-- MATERIAL TO PROCESS follows --
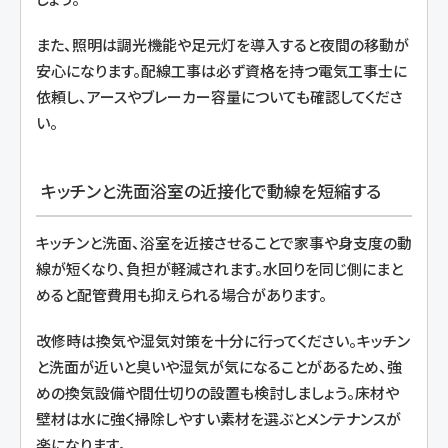
また、照明は調光機能や足元灯を導入すると夜間の移動が
安心になります。配線工事は必ず資格を持つ電気工事士に
依頼し、アースやブレーカー容量についても確認してくださ
い。
キッチンと洗面浴室の近接化で動線を短縮する
キッチンと洗面、浴室を近接させることで家事や身支度の動
線が短くなり、負担が軽減されます。水回りを同じ側にまと
めると配管費用も抑えられる場合があります。
改修時は換気や湿気対策を十分に行ってください。キッチン
と洗面が近いと臭いや湿気が気になることがあるため、強
めの換気設備や間仕切りの設置も検討しましょう。床材や
壁材は水に強く掃除しやすい素材を選ぶとメンテナンスが
楽になります。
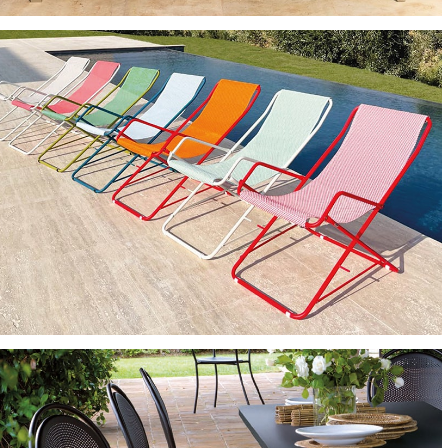
LETTINI E SDRAIO
LETTINI E SDRAIO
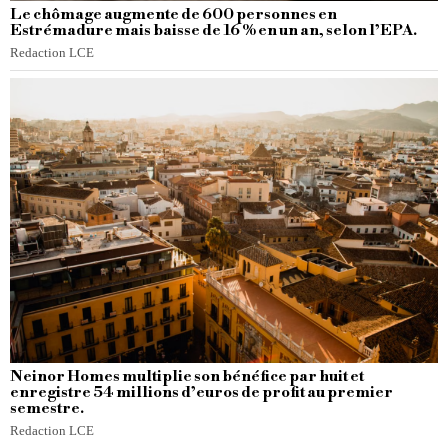
Le chômage augmente de 600 personnes en
Estrémadure mais baisse de 16 % en un an, selon l’EPA.
Redaction LCE
Neinor Homes multiplie son bénéfice par huit et
enregistre 54 millions d’euros de profit au premier
semestre.
Redaction LCE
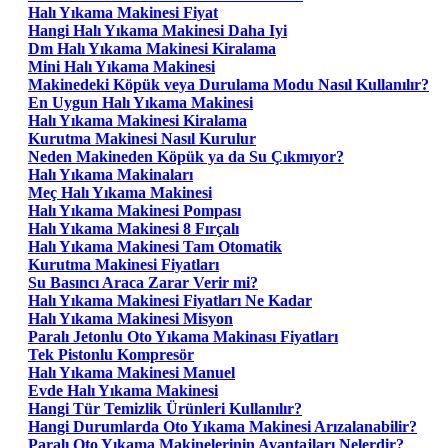
Halı Yıkama Makinesi Fiyat
Hangi Halı Yıkama Makinesi Daha Iyi
Dm Halı Yıkama Makinesi Kiralama
Mini Halı Yıkama Makinesi
Makinedeki Köpük veya Durulama Modu Nasıl Kullanılır?
En Uygun Halı Yıkama Makinesi
Halı Yıkama Makinesi Kiralama
Kurutma Makinesi Nasıl Kurulur
Neden Makineden Köpük ya da Su Çıkmıyor?
Halı Yıkama Makinaları
Meç Halı Yıkama Makinesi
Halı Yıkama Makinesi Pompası
Halı Yıkama Makinesi 8 Fırçalı
Halı Yıkama Makinesi Tam Otomatik
Kurutma Makinesi Fiyatları
Su Basıncı Araca Zarar Verir mi?
Halı Yıkama Makinesi Fiyatları Ne Kadar
Halı Yıkama Makinesi Misyon
Paralı Jetonlu Oto Yıkama Makinası Fiyatları
Tek Pistonlu Kompresör
Halı Yıkama Makinesi Manuel
Evde Halı Yıkama Makinesi
Hangi Tür Temizlik Ürünleri Kullanılır?
Hangi Durumlarda Oto Yıkama Makinesi Arızalanabilir?
Paralı Oto Yıkama Makinelerinin Avantajları Nelerdir?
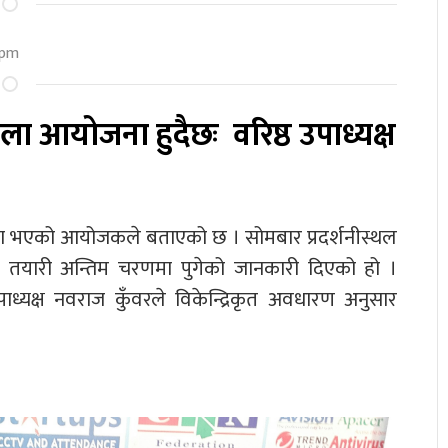
 pm
ला आयोजना हुदैछः वरिष्ठ उपाध्यक्ष
पुरा भएको आयोजकले बताएको छ । सोमबार प्रदर्शनीस्थल
 तयारी अन्तिम चरणमा पुगेको जानकारी दिएको हो ।
 उपाध्यक्ष नवराज कुँवरले विकेन्द्रिकृत अवधारण अनुसार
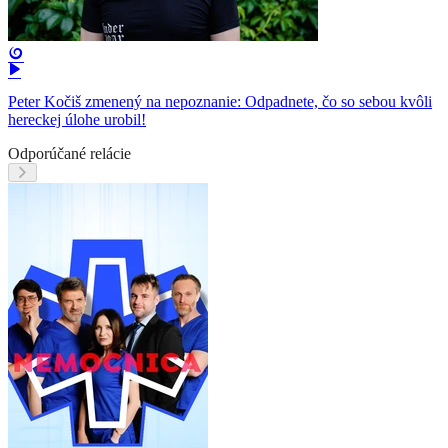
Peter Kočiš zmenený na nepoznanie: Odpadnete, čo so sebou kvôli
hereckej úlohe urobil!
Odporúčané relácie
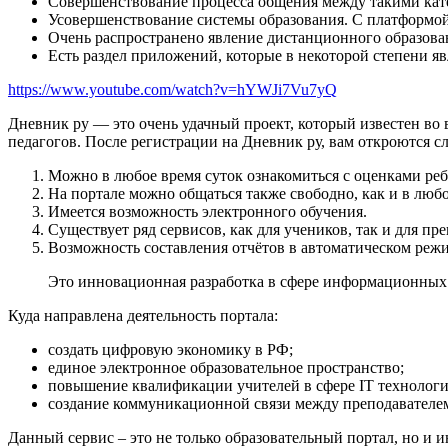
Совершенствование процесса общения между такими катег
Усовершенствование системы образования. С платформой 
Очень распространено явление дистанционного образован
Есть раздел приложений, которые в некоторой степени 
https://www.youtube.com/watch?v=hYWJi7Vu7yQ
Дневник ру — это очень удачный проект, который известен во
педагогов. После регистрации на Дневник ру, вам откроются 
Можно в любое время суток ознакомиться с оценками ребё
На портале можно общаться также свободно, как и в любо
Имеется возможность электронного обучения.
Существует ряд сервисов, как для учеников, так и для пр
Возможность составления отчётов в автоматическом реж
Это инновационная разработка в сфере информационных
Куда направлена деятельность портала:
создать цифровую экономику в РФ;
единое электронное образовательное пространство;
повышение квалификации учителей в сфере IT технологи
создание коммуникационной связи между преподавателе
Данный сервис – это не только образовательный портал, но и 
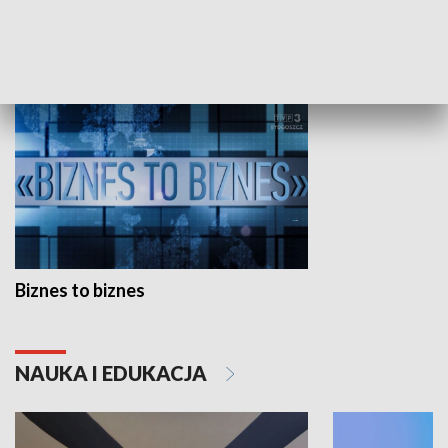
GOSPODARKA
Biznes to biznes
NAUKA I EDUKACJA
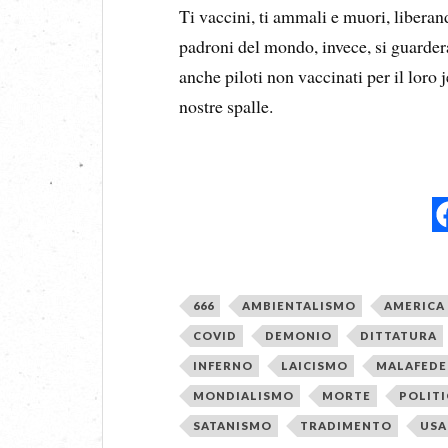
Ti vaccini, ti ammali e muori, liberan
padroni del mondo, invece, si guardera
anche piloti non vaccinati per il loro j
nostre spalle.
666
AMBIENTALISMO
AMERICA
COVID
DEMONIO
DITTATURA
INFERNO
LAICISMO
MALAFEDE
MONDIALISMO
MORTE
POLIT
SATANISMO
TRADIMENTO
USA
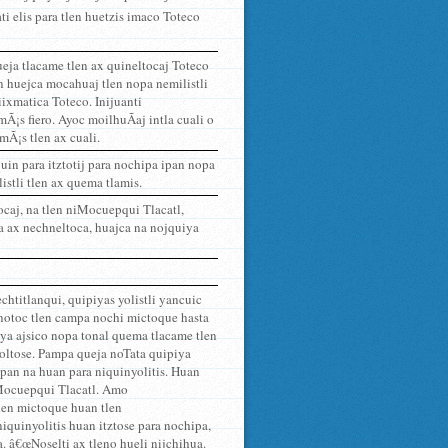
i elis para tlen huetzis imaco Toteco
eja tlacame tlen ax quineltocaj Toteco
an huejca mocahuaj tlen nopa nemilistli
ixmatica Toteco. Inijuanti
Ã¡s fiero. Ayoc moilhuÃ­aj intla cuali o
mÃ¡s tlen ax cuali.
in para itztotij para nochipa ipan nopa
istli tlen ax quema tlamis.
caj, na tlen niMocuepqui Tlacatl,
ra ax nechneltoca, huajca na nojquiya
chtitlanqui, quipiyas yolistli yancuic
notoc tlen campa nochi mictoque hasta
a ya ajsico nopa tonal quema tlacame tlen
yoltose. Pampa queja noTata quipiya
ipan na huan para niquinyolitis. Huan
iMocuepqui Tlacatl. Amo
tlen mictoque huan tlen
iquinyolitis huan itztose para nochipa,
pa. â€œNoselti ax tleno hueli nijchihua.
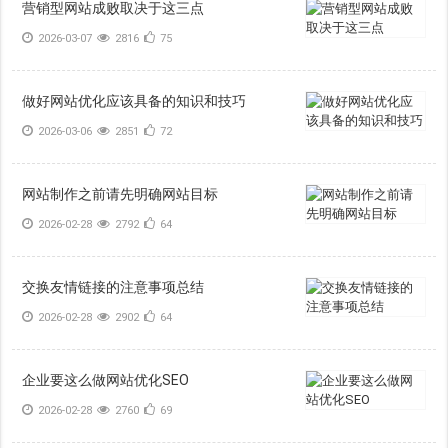
营销型网站成败取决于这三点
2026-03-07
2816
75
做好网站优化应该具备的知识和技巧
2026-03-06
2851
72
网站制作之前请先明确网站目标
2026-02-28
2792
64
交换友情链接的注意事项总结
2026-02-28
2902
64
企业要这么做网站优化SEO
2026-02-28
2760
69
-- MATERIAL TO PROCESS concluded --
[HOW TO COMPLETE THIS TASK]
Repeat each entry exactly. Pictures do not belong in the copy.

[OUTPUT OF THE EXERCISE]
また、照明は調光機能や足元灯を導入すると夜間の移動が
安心になります。配線工事は必ず資格を持つ電気工事士に
依頼し、アースやブレーカー容量についても確認してくださ
い。
キッチンと洗面浴室の近接化で動線を短縮する
キッチンと洗面、浴室を近接させることで家事や身支度の動
線が短くなり、負担が軽減されます。水回りを同じ側にまと
めると配管費用も抑えられる場合があります。
改修時は換気や湿気対策を十分に行ってください。キッチン
と洗面が近いと臭いや湿気が気になることがあるため、強
めの換気設備や間仕切りの設置も検討しましょう。床材や
壁材は水に強く掃除しやすい素材を選ぶとメンテナンスが
楽になります。
LETTINI E SDRAIO
LETTINI E SDRAIO
Le chômage augmente de 600 personnes en
Estrémadure mais baisse de 16 % en un an, selon l’EPA.
Redaction LCE
Neinor Homes multiplie son bénéfice par huit et
enregistre 54 millions d’euros de profit au premier
semestre.
Redaction LCE
Halı Yıkama Makinesi Fiyat
Hangi Halı Yıkama Makinesi Daha Iyi
Dm Halı Yıkama Makinesi Kiralama
Mini Halı Yıkama Makinesi
Makinedeki Köpük veya Durulama Modu Nasıl Kullanılır?
En Uygun Halı Yıkama Makinesi
Halı Yıkama Makinesi Kiralama
Kurutma Makinesi Nasıl Kurulur
Neden Makineden Köpük ya da Su Çıkmıyor?
Halı Yıkama Makinaları
Meç Halı Yıkama Makinesi
Halı Yıkama Makinesi Pompası
Halı Yıkama Makinesi 8 Fırçalı
Halı Yıkama Makinesi Tam Otomatik
Kurutma Makinesi Fiyatları
Su Basıncı Araca Zarar Verir mi?
Halı Yıkama Makinesi Fiyatları Ne Kadar
Halı Yıkama Makinesi Misyon
Paralı Jetonlu Oto Yıkama Makinası Fiyatları
Tek Pistonlu Kompresör
Halı Yıkama Makinesi Manuel
Evde Halı Yıkama Makinesi
Hangi Tür Temizlik Ürünleri Kullanılır?
Hangi Durumlarda Oto Yıkama Makinesi Arızalanabilir?
Paralı Oto Yıkama Makinelerinin Avantajları Nelerdir?
 pm
ला आयोजना हुदैछः वरिष्ठ उपाध्यक्ष
पुरा भएको आयोजकले बताएको छ । सोमबार प्रदर्शनीस्थल
 तयारी अन्तिम चरणमा पुगेको जानकारी दिएको हो ।
 उपाध्यक्ष नवराज कुँवरले विकेन्द्रिकृत अवधारण अनुसार
Peter Kočiš zmenený na nepoznanie: Odpadnete, čo so sebou kvôli
hereckej úlohe urobil!
Odporúčané relácie
Совершенствование процесса общения между такими катег
Усовершенствование системы образования. С платформой 
Очень распространено явление дистанционного образован
Есть раздел приложений, которые в некоторой степени 
https://www.youtube.com/watch?v=hYWJi7Vu7yQ
Дневник ру — это очень удачный проект, который известен во
педагогов. После регистрации на Дневник ру, вам откроются 
Можно в любое время суток ознакомиться с оценками ребё
На портале можно общаться также свободно, как и в любо
Имеется возможность электронного обучения.
Существует ряд сервисов, как для учеников, так и для пр
Возможность составления отчётов в автоматическом реж
Это инновационная разработка в сфере информационных
Куда направлена деятельность портала:
создать цифровую экономику в РФ;
единое электронное образовательное пространство;
повышение квалификации учителей в сфере IT технологи
создание коммуникационной связи между преподавателе
Данный сервис – это не только образовательный портал, но и 
GOSPODARKA
Biznes to biznes
NAUKA I EDUKACJA
Ti vaccini, ti ammali e muori, liberan
padroni del mondo, invece, si guardera
anche piloti non vaccinati per il loro j
nostre spalle.
666
AMBIENTALISMO
AMERICA
COVID
DEMONIO
DITTATURA
INFERNO
LAICISMO
MALAFEDE
MONDIALISMO
MORTE
POLIT
SATANISMO
TRADIMENTO
USA
i elis para tlen huetzis imaco Toteco
eja tlacame tlen ax quineltocaj Toteco
an huejca mocahuaj tlen nopa nemilistli
ixmatica Toteco. Inijuanti
Ã¡s fiero. Ayoc moilhuÃ­aj intla cuali o
mÃ¡s tlen ax cuali.
in para itztotij para nochipa ipan nopa
istli tlen ax quema tlamis.
caj, na tlen niMocuepqui Tlacatl,
ra ax nechneltoca, huajca na nojquiya
chtitlanqui, quipiyas yolistli yancuic
notoc tlen campa nochi mictoque hasta
a ya ajsico nopa tonal quema tlacame tlen
yoltose. Pampa queja noTata quipiya
ipan na huan para niquinyolitis. Huan
iMocuepqui Tlacatl. Amo
tlen mictoque huan tlen
iquinyolitis huan itztose para nochipa,
pa. â€œNoselti ax tleno hueli nijchihua.
营销型网站成败取决于这三点
2026-03-07
2816
75
做好网站优化应该具备的知识和技巧
2026-03-06
2851
72
网站制作之前请先明确网站目标
2026-02-28
2792
64
交换友情链接的注意事项总结
2026-02-28
2902
64
企业要这么做网站优化SEO
2026-02-28
2760
69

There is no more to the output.